THE TASK: Repeat exactly the opening lines of the records, ending with the line that contains "- 'viewOffset'（数字） - 最终目标位置的固定像素偏移量。".

-- DATA FOR THE TASK follows --

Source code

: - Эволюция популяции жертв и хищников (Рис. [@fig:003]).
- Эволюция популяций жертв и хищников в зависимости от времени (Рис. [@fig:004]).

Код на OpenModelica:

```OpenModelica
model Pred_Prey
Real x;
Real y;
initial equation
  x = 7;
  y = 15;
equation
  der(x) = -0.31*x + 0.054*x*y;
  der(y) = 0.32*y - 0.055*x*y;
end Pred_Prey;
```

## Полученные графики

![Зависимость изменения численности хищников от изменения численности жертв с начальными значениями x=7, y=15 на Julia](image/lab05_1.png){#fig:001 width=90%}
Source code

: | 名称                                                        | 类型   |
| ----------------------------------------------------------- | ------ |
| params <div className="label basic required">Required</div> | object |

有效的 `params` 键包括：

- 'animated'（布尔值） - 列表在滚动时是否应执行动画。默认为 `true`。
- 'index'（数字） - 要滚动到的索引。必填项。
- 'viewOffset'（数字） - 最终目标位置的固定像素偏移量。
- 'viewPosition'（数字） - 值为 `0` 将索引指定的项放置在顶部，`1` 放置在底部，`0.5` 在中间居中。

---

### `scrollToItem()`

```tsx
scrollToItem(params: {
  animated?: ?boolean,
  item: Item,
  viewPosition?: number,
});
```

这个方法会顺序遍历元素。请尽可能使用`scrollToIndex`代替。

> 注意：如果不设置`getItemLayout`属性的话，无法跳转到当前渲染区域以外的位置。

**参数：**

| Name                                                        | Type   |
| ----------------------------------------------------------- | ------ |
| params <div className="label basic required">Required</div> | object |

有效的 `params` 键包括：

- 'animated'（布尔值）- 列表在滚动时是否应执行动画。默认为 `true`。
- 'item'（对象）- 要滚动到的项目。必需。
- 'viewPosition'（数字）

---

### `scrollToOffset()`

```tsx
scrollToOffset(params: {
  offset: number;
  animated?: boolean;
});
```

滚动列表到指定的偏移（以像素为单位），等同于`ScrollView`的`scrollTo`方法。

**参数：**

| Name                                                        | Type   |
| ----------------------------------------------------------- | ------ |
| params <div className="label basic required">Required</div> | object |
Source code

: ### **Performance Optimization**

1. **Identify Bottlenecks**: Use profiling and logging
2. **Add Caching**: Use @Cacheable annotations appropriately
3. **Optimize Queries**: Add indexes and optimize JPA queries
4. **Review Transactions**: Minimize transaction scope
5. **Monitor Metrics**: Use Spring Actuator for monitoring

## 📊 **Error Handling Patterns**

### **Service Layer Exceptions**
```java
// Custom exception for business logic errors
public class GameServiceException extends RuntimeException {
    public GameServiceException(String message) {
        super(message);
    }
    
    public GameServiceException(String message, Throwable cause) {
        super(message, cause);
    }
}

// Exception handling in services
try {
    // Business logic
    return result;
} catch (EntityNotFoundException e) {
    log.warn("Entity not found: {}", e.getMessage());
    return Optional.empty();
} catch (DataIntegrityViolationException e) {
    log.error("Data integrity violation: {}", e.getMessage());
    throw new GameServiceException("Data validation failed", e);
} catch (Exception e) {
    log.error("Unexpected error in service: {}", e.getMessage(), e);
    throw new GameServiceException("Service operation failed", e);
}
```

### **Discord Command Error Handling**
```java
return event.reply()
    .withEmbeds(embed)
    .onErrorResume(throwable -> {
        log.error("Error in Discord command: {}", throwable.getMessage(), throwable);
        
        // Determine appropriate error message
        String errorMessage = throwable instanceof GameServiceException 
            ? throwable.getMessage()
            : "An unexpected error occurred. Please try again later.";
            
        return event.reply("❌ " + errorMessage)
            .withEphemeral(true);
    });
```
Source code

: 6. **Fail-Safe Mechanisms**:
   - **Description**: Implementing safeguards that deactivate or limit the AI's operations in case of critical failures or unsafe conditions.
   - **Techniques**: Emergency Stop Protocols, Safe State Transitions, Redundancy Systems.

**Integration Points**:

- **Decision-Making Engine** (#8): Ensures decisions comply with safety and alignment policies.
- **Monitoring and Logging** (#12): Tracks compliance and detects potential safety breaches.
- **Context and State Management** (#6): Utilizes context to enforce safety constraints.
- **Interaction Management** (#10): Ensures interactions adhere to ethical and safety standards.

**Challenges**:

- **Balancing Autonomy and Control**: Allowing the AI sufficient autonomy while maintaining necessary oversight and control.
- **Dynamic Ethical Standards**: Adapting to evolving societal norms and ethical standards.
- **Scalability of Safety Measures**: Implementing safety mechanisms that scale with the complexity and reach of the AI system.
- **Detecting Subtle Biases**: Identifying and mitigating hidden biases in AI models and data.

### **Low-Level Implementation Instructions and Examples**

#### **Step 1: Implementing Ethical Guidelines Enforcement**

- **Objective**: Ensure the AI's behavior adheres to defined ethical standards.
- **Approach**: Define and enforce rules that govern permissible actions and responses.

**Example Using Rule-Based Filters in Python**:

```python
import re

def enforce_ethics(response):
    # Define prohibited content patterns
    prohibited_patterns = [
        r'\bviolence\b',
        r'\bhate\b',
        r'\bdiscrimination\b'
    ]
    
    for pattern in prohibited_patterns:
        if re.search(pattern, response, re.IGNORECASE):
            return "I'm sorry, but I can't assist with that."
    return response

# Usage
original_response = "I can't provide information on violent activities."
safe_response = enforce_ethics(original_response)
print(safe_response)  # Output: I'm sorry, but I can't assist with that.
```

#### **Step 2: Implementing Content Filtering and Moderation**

-- DATA FOR THE TASK concluded --

ANSWER BOX:
Source code

: - Эволюция популяции жертв и хищников (Рис. [@fig:003]).
- Эволюция популяций жертв и хищников в зависимости от времени (Рис. [@fig:004]).

Код на OpenModelica:

```OpenModelica
model Pred_Prey
Real x;
Real y;
initial equation
  x = 7;
  y = 15;
equation
  der(x) = -0.31*x + 0.054*x*y;
  der(y) = 0.32*y - 0.055*x*y;
end Pred_Prey;
```

## Полученные графики

![Зависимость изменения численности хищников от изменения численности жертв с начальными значениями x=7, y=15 на Julia](image/lab05_1.png){#fig:001 width=90%}
Source code

: | 名称                                                        | 类型   |
| ----------------------------------------------------------- | ------ |
| params <div className="label basic required">Required</div> | object |

有效的 `params` 键包括：

- 'animated'（布尔值） - 列表在滚动时是否应执行动画。默认为 `true`。
- 'index'（数字） - 要滚动到的索引。必填项。
- 'viewOffset'（数字） - 最终目标位置的固定像素偏移量。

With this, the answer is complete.